ИЗВЛЕЧЁННЫЙ ТЕКСТ:
%%

В 1992 г. большинство кредитов выдавалось предприятиям на очень льготных условиях за счет госбюджетных средств и напрямую через Центральный банк. Процентная ставка по этим кредитам составляла от 10 до 25 % годовых, в то время как уровень инфляции в тот период был 2500 % в год. Общий объем льготных кредитов, включая кредиты странам СНГ, составил в 1992 г. около 30 % ВВП.[28]

 

Поиск ренты не только давал толчок несоразмерным государственным затратам и денежной эмиссии, он непосредственно был направлен на перераспределение доходов от населения к предприятиям и банковскому сектору через инфляционный налог. Во II-IV кварталах 1992 г. домохозяйства в России выплатили инфляционный налог в размере 15 % ВВП, или 31 % их доходов. В I-III кварталах 1993 г. они уплатили сумму, равную 11 % ВВП, или 27 % их доходов. За те же периоды 1992 и 1993 гг. приток новых кредитов предприятиям превысил инфляционный налог, который они заплатили на 16.1 и 7.6 % ВВП соответственно.[29]

 

Особо значительным было перераспределение инфляционного дохода в пользу банковского сектора. В одном из исследований отмечается, что инфляционное перераспределение через российские коммерческие банки в декабре 1994 г. могло достигать 15 % декабрьского ВВП. При этом инфляционные потери держателей расчетных счетов и депозитов в декабре 1994 г. могли превысить 12 % декабрьского ВВП.[30]

 

Наиболее полно поиск ренты российскими предприятиями отражен в исследовании государственной финансовой поддержки предприятий, проводившемся по заказу Мирового банка на протяжении 1992-1994 гг. Она изучалась на примере выборки из 439 промышленных предприятий.[31] Установлено, что в 1992 г. 24 % предприятий из обследованной выборки получало государственные финансовые трансферты в той или иной форме, в 1993 г. - 34 % и в 1994 г. - 27 %. При этом подчеркивается, что опросный метод занижает масштабы распространения и величину государственных трансфертов, так как, во-первых, некоторые предприятия (предположительно получатели наиболее крупных трансфертов) отказались от участия в опросе, а другие, отвечая положительно на вопрос о получении их в той или иной форме, отказывались давать информацию об их объеме.

%%

ФРАГМЕНТ НАБОРА ДАННЫХ:
%%

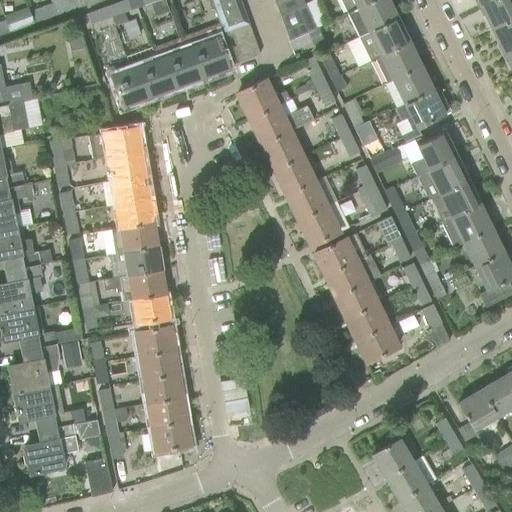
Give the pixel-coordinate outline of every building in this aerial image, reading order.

%%

ЗАДАНИЯ:
(1) Какая доля предприятий обследованной выборки получала государственные финансовые трансферты в 1993 г., согласно тексту о поиске ренты?
(2) Продолжите текст о поиске ренты российскими предприятиями, начав сразу после его последнего предложения.

ОТВЕТЫ ПО ПОРЯДКУ:
(1) В 1993 г. государственные финансовые трансферты получали 34 % предприятий обследованной выборки.

(2)
 

Было выявлено около 12 независимых каналов поступления финансовых трансфертов предприятиям. Интересно отметить, что в 1992-1994 гг. традиционные, наиболее явные типы трансфертов - бюджетные субсидии и инвестиции, - составляли относительно небольшую долю общей суммы этих трансфертов (15-25 %). Целевые кредиты различного рода представляли весьма значительную их часть и увеличились с 25 % в 1992 г. до 34 % в 1994 г. Другим важным источником государственной финансовой поддержки предприятий оказались налоговые льготы - от 24 до 41 % на протяжении 3 лет.

 

Трансферты из отраслевых внебюджетных фондов составляли 22 % в 1993 г. и 6 % в 1994 г. Прочие трансферты включали в основном трансферты из бюджетов субъектов РФ, причем их доля выросла с практически нулевой в 1992 г. до 12-13 % в 1993-1994 гг. Доля же субсидий из федерального бюджета снизилась с 18 % от общего объема трансфертов в 1992 г. до 10 % в 1994 г.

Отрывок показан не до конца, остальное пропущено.